In 1951, Sahyan moved to Yerevan and began working at the newspaper Avangard. From 1954 to 1955, at the start of the Khrushchev thaw, he worked at the magazine Vozni. Between 1965 and 1967, he was the editor-in-chief of Grakan Tert. In 1966, Sahyan signed a petition supporting the unification of Nagorno-Karabakh with Soviet Armenia, alongside Martiros Saryan, Yervand Kochar, Paruyr Sevak, and other major Armenian cultural figures.

The first collection of poems by Sahyan, entitled On the Edge of the Gate (Որոտանի եզերքին) was published in 1946. In the final years of Stalin's personality cult, Sahyan published three unsuccessful poetry collections. Later he published the collections On High (Բարձունքի վրա) (1955), Nairyan Dalar Bardi (Նաիրյան դալար բարդի) (1958), Armenia in Songs (Հայաստանը երգերի մեջ) (1962), Before Sunset (Մայրամուտից առաջ) (1964), and Song of stones (Քարափների երգը) (1968).

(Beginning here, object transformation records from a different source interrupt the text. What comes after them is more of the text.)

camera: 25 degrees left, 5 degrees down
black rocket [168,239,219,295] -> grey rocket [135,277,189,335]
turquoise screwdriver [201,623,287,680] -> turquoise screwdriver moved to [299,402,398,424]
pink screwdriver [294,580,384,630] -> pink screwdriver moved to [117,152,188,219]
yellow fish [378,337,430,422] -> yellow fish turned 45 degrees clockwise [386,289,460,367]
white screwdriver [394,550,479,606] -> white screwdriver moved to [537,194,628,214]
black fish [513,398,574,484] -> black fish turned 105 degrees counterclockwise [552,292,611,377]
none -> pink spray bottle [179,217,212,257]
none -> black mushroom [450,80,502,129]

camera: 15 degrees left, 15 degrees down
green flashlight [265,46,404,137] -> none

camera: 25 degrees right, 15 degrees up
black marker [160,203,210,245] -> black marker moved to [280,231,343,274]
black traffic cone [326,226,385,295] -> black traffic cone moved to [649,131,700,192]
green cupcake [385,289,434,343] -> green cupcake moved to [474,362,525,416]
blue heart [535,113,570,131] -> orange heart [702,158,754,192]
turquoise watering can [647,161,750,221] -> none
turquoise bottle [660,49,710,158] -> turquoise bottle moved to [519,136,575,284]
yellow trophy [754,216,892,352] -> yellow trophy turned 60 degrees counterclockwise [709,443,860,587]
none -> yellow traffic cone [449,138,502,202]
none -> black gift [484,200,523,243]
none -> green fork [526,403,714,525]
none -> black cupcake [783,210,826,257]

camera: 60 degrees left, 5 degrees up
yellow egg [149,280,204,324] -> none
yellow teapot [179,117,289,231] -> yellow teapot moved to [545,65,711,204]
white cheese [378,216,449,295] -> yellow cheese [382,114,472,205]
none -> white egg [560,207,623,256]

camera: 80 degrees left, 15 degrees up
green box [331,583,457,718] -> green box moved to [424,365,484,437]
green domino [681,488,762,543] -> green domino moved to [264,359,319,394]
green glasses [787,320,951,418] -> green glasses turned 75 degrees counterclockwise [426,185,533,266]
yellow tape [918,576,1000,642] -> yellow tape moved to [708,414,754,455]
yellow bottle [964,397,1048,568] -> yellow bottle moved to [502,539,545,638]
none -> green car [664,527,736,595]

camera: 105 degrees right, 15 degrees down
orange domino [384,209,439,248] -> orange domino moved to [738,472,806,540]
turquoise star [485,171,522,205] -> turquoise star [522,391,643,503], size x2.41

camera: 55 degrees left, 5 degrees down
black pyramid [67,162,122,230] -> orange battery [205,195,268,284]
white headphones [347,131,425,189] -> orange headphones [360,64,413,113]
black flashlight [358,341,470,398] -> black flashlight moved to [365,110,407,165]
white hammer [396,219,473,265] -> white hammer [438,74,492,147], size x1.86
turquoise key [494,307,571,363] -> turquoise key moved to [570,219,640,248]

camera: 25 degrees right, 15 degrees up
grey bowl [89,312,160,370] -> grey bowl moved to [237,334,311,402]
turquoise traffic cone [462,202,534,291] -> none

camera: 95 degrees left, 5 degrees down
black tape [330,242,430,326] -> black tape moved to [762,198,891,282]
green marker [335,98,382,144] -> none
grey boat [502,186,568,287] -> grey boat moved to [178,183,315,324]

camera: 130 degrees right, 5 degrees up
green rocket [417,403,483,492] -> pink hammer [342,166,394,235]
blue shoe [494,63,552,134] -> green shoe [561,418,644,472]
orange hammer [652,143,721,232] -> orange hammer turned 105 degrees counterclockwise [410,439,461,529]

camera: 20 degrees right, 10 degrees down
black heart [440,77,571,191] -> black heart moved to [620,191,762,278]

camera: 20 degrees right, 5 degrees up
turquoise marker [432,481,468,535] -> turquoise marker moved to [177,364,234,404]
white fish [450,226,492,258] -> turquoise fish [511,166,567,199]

In 1972, the collection Open Sesame was published, for which Sahyan was awarded the State Prize of the Armenian SSR. During the 1970s and 1980s, the collections Evening Bread (Իրիկնահաց) (1977), Green-Red Autumn (Կանաչ-կարմիր աշուն) (1980), and Mint Flower (Դաղձի ծաղիկ) (1986) were also published. In 1998, a collection of typical poems by Hamo Sahyan, Don't Let Me Go (Ինձ բացակա չդնեք), was posthumously published. He did translations of Pushkin, Yesenin, Garcia Lorca, and others. He died on July 16, 1993, in Yerevan. The remains are buried in the Komitas Pantheon.

==About Hamo Sahyan==
Hamo Sahyan was the correct man, he played and embarrassed himself during the game, he fought during his fight, he took a long time to realize that he looked like authentic literature, and he withdrew during the withdrawal. Hrant Matevosyan

This poet, Hamo Sahyan, comes from quails that fell in one of the Zangezur gorges.
No, these are not just landscapes that Sagyan brought to our poetry, in the folds of these landscapes, in his largest layers, there is a movement of a just and kind, great and noble soul, the whole history of the soul, and a true poem is nothing more than the history of the soul hidden in the depths of images.
— Vahagn Davtyan

Hamo Sahyan's poetry continues to nourish readers, heals their wounded nerves and souls.